衛芊逼視着她,繼續說道:“我之所以一再容忍你,只是覺得你天性純良,又涉世不深,是以事事好奇,所以儘管你有時行事乖張,我也均以平常之心待你。若是你以爲,我的朋友處處遷就你,是爲了保全我的性命,是以你就可以對他們爲所欲爲,如此,你便錯了!”

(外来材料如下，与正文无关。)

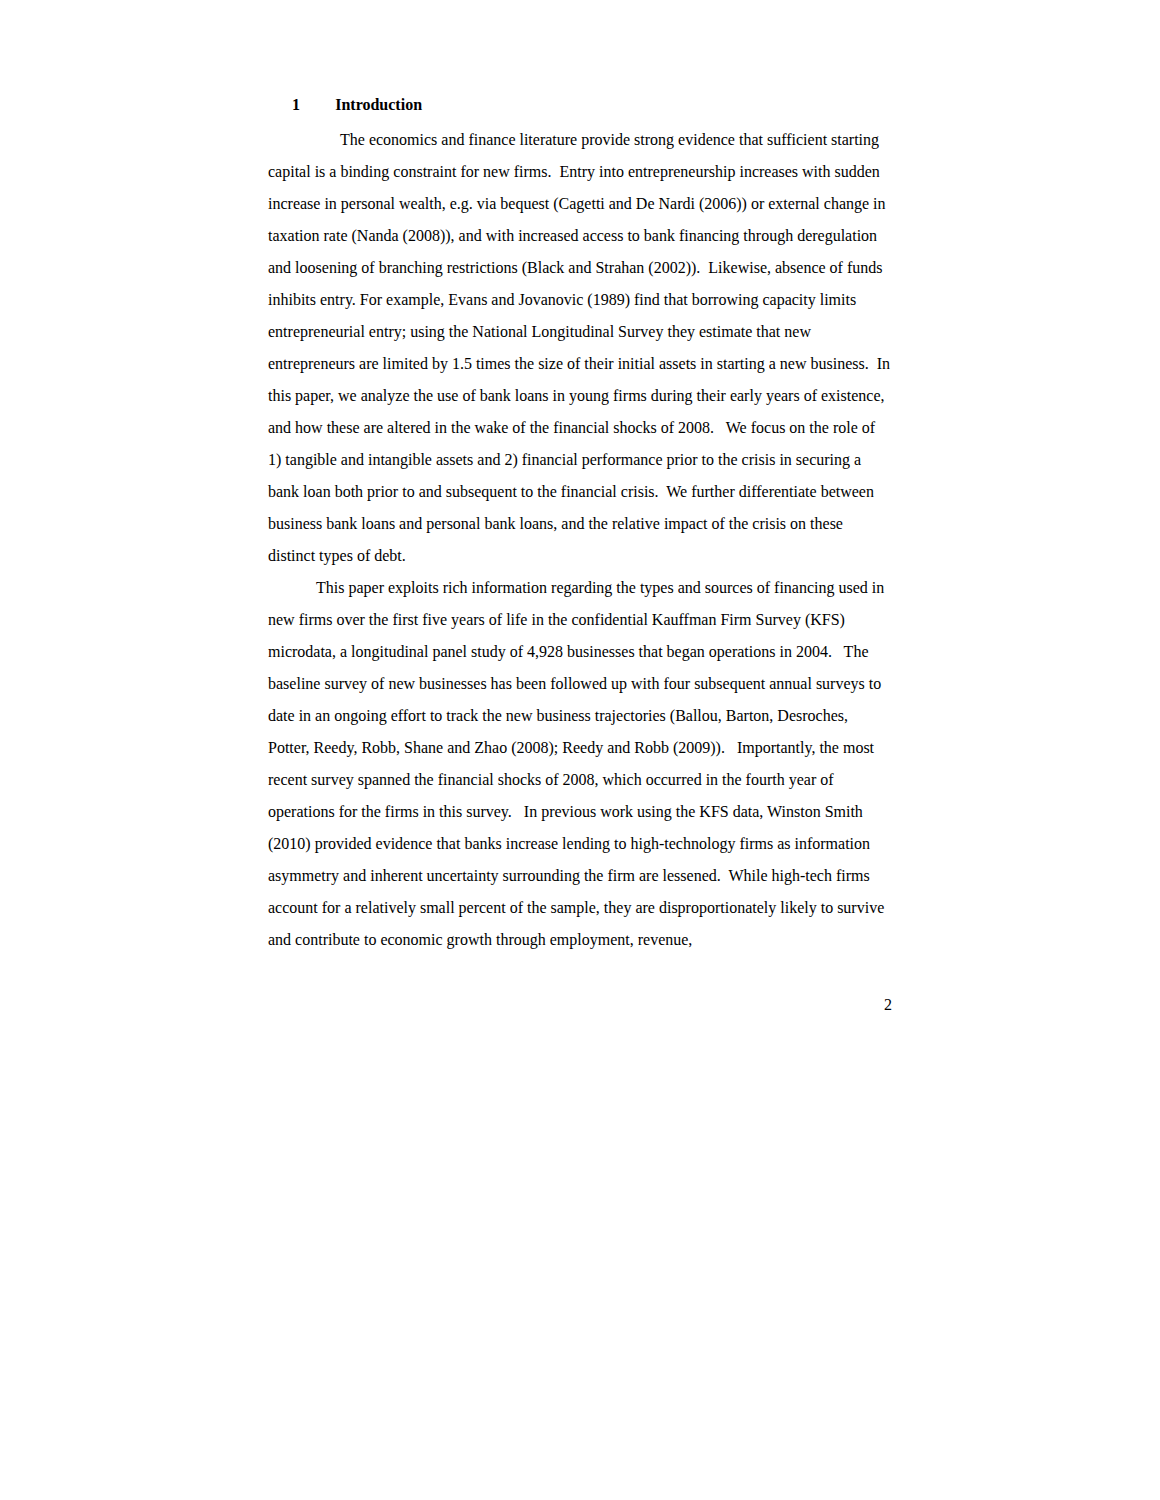1 Introduction
The economics and finance literature provide strong evidence that sufficient starting capital is a binding constraint for new firms. Entry into entrepreneurship increases with sudden increase in personal wealth, e.g. via bequest (Cagetti and De Nardi (2006)) or external change in taxation rate (Nanda (2008)), and with increased access to bank financing through deregulation and loosening of branching restrictions (Black and Strahan (2002)). Likewise, absence of funds inhibits entry. For example, Evans and Jovanovic (1989) find that borrowing capacity limits entrepreneurial entry; using the National Longitudinal Survey they estimate that new entrepreneurs are limited by 1.5 times the size of their initial assets in starting a new business. In this paper, we analyze the use of bank loans in young firms during their early years of existence, and how these are altered in the wake of the financial shocks of 2008. We focus on the role of 1) tangible and intangible assets and 2) financial performance prior to the crisis in securing a bank loan both prior to and subsequent to the financial crisis. We further differentiate between business bank loans and personal bank loans, and the relative impact of the crisis on these distinct types of debt.
This paper exploits rich information regarding the types and sources of financing used in new firms over the first five years of life in the confidential Kauffman Firm Survey (KFS) microdata, a longitudinal panel study of 4,928 businesses that began operations in 2004. The baseline survey of new businesses has been followed up with four subsequent annual surveys to date in an ongoing effort to track the new business trajectories (Ballou, Barton, Desroches, Potter, Reedy, Robb, Shane and Zhao (2008); Reedy and Robb (2009)). Importantly, the most recent survey spanned the financial shocks of 2008, which occurred in the fourth year of operations for the firms in this survey. In previous work using the KFS data, Winston Smith (2010) provided evidence that banks increase lending to high-technology firms as information asymmetry and inherent uncertainty surrounding the firm are lessened. While high-tech firms account for a relatively small percent of the sample, they are disproportionately likely to survive and contribute to economic growth through employment, revenue,
2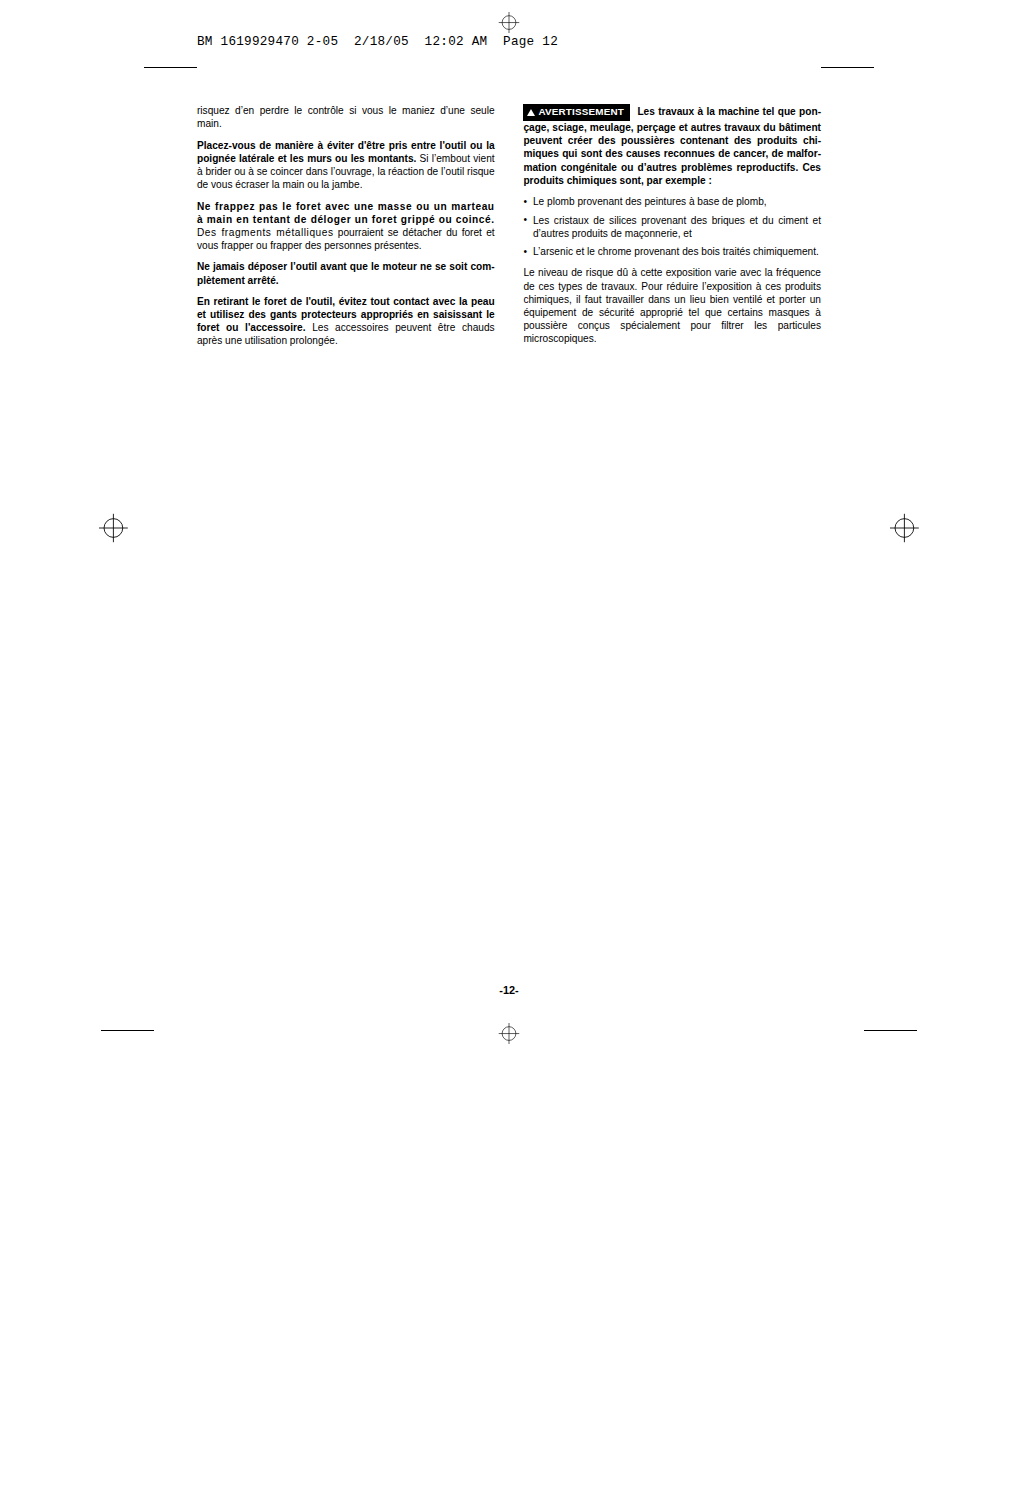BM 1619929470 2-05 2/18/05 12:02 AM Page 12
risquez d’en perdre le contrôle si vous le maniez d’une seule main.
Placez-vous de manière à éviter d'être pris entre l'outil ou la poignée latérale et les murs ou les montants. Si l’embout vient à brider ou à se coincer dans l’ouvrage, la réaction de l’outil risque de vous écraser la main ou la jambe.
Ne frappez pas le foret avec une masse ou un marteau à main en tentant de déloger un foret grippé ou coincé. Des fragments métalliques pourraient se détacher du foret et vous frapper ou frapper des personnes présentes.
Ne jamais déposer l’outil avant que le moteur ne se soit complètement arrêté.
En retirant le foret de l'outil, évitez tout contact avec la peau et utilisez des gants protecteurs appropriés en saisissant le foret ou l'accessoire. Les accessoires peuvent être chauds après une utilisation prolongée.
AVERTISSEMENT Les travaux à la machine tel que ponçage, sciage, meulage, perçage et autres travaux du bâtiment peuvent créer des poussières contenant des produits chimiques qui sont des causes reconnues de cancer, de malformation congénitale ou d’autres problèmes reproductifs. Ces produits chimiques sont, par exemple :
Le plomb provenant des peintures à base de plomb,
Les cristaux de silices provenant des briques et du ciment et d’autres produits de maçonnerie, et
L’arsenic et le chrome provenant des bois traités chimiquement.
Le niveau de risque dû à cette exposition varie avec la fréquence de ces types de travaux. Pour réduire l’exposition à ces produits chimiques, il faut travailler dans un lieu bien ventilé et porter un équipement de sécurité approprié tel que certains masques à poussière conçus spécialement pour filtrer les particules microscopiques.
-12-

在依依陰晴不定,卻又不無防備的盯視中,衛芊無聲一笑,“你或許並不知道,衛芊,從不畏死!我之所以苟活至今,並不是全部爲了我自己,而是,我不能讓當世之中最爲關心我的朋友失望。”幾乎是嗖然地,她神色一凜,肅然道:“如果衛芊活命的代價,必須以作賤朋友的自尊爲代價,那麼,我寧願捨棄!所以,自此以後,不要再讓我看到你以我的性命對我朋友相挾,否則,就算你手中的銀針了得,我也一定會讓你後悔自己的所作所爲!”
語畢,衛芊憤然轉身。
臨跨出房門之際,她的聲音淡淡傳來:“明日我等會自行離去,至於你,是走是留,悉聽尊便。”
“我並無意拿你的性命對你朋友相挾!”
依依的聲音急切地傳來。
衛芊腳下一滯。
“我,我只是真不知敦倫是怎麼回事。那些妓者俱說,俱說男婦行敦倫之事,快活得直如神仙。是以,是以我想窺之”
衛芊聽後直如被雷劈中,久久久久,方纔無力回頭。
臉色發窘,卻又唯恐自己馬上離開的依依,見衛芊終於回身望來,忙不迭地討好一笑,可憐兮兮地,訥訥地,再次補充道:“我,我只是好奇罷了。”